> DESCRIPTION OF THE TASK: Restate the entries below exactly, and keep all images out of the answer.

** Opening INFORMATION GIVEN block **

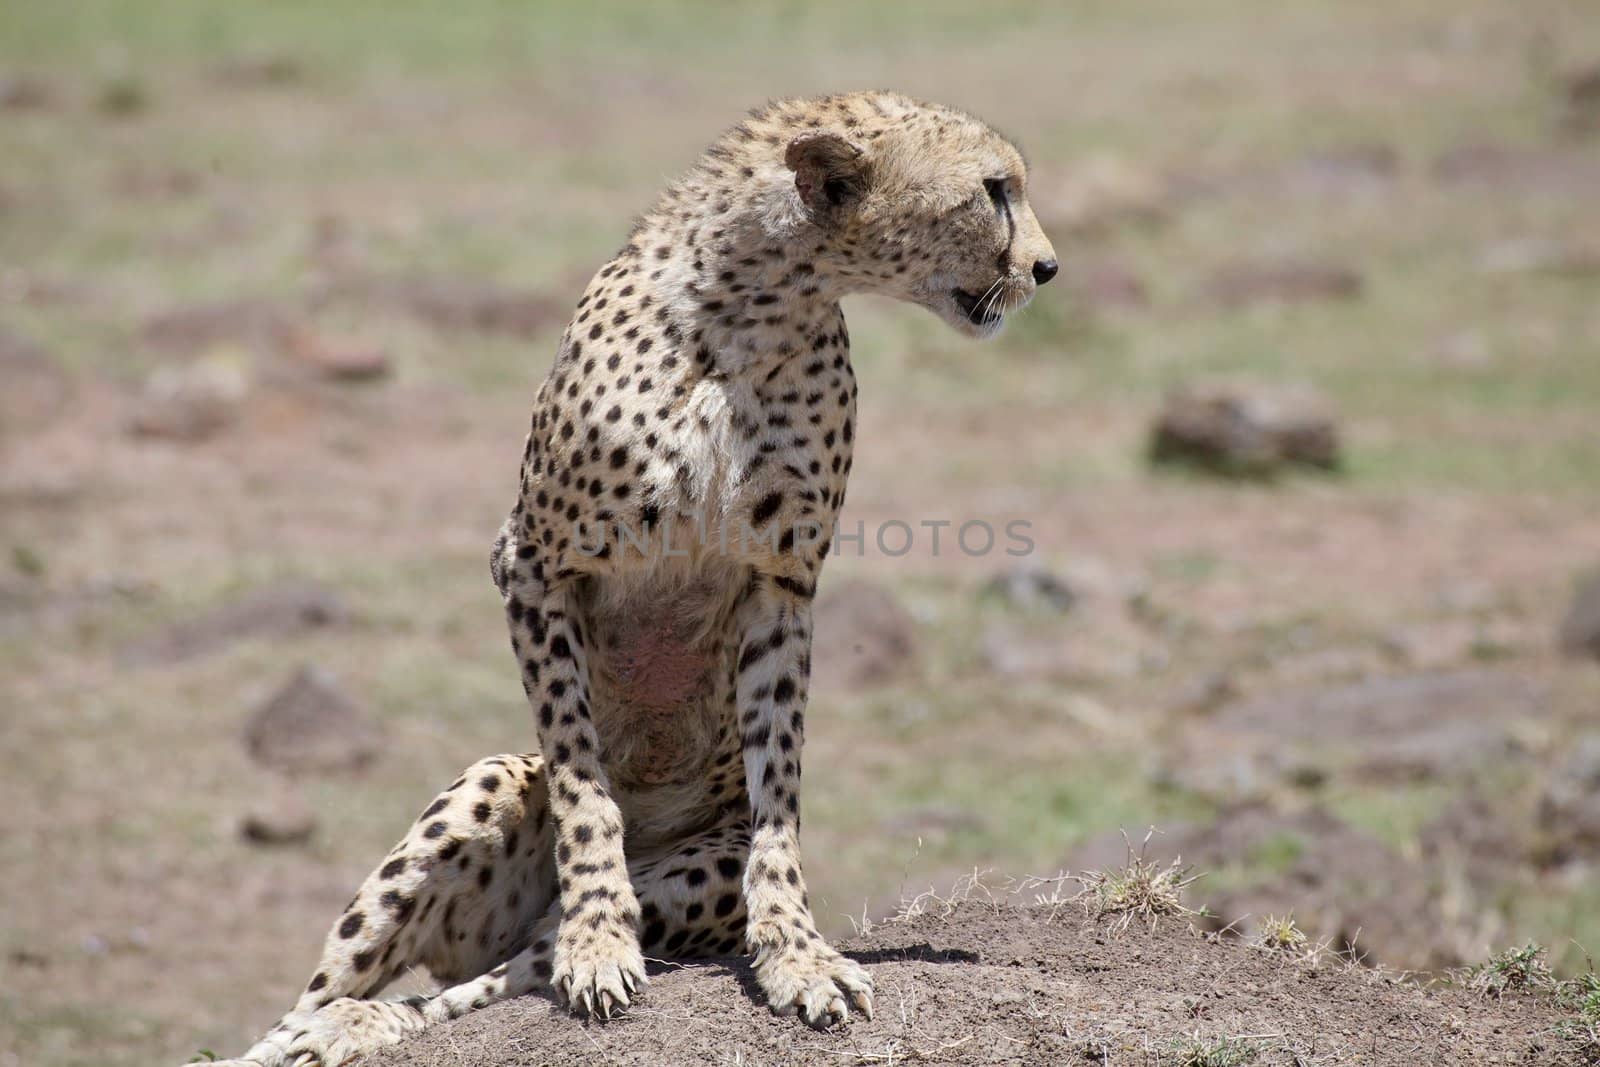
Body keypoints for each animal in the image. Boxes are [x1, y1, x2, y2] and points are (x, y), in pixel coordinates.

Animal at [196, 93, 1049, 1067]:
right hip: (490, 777)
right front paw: (600, 936)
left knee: (487, 976)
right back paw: (335, 1021)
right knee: (334, 991)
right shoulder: (533, 563)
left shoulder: (782, 584)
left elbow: (779, 796)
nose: (1046, 266)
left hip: (683, 873)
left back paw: (367, 1022)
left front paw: (796, 954)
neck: (756, 306)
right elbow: (583, 780)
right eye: (994, 189)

** Closing INFORMATION GIVEN block **

> RESULT:
Body keypoints for each animal in the image. Boxes are [x1, y1, x2, y2] and points are (x, y), in pixel coordinates.

Animal at [196, 93, 1049, 1067]:
right hip: (490, 777)
right front paw: (600, 936)
left knee: (487, 976)
right back paw: (335, 1021)
right knee: (334, 991)
right shoulder: (533, 563)
left shoulder: (782, 584)
left elbow: (779, 796)
nose: (1046, 266)
left hip: (683, 873)
left back paw: (367, 1022)
left front paw: (796, 954)
neck: (756, 306)
right elbow: (583, 780)
right eye: (994, 189)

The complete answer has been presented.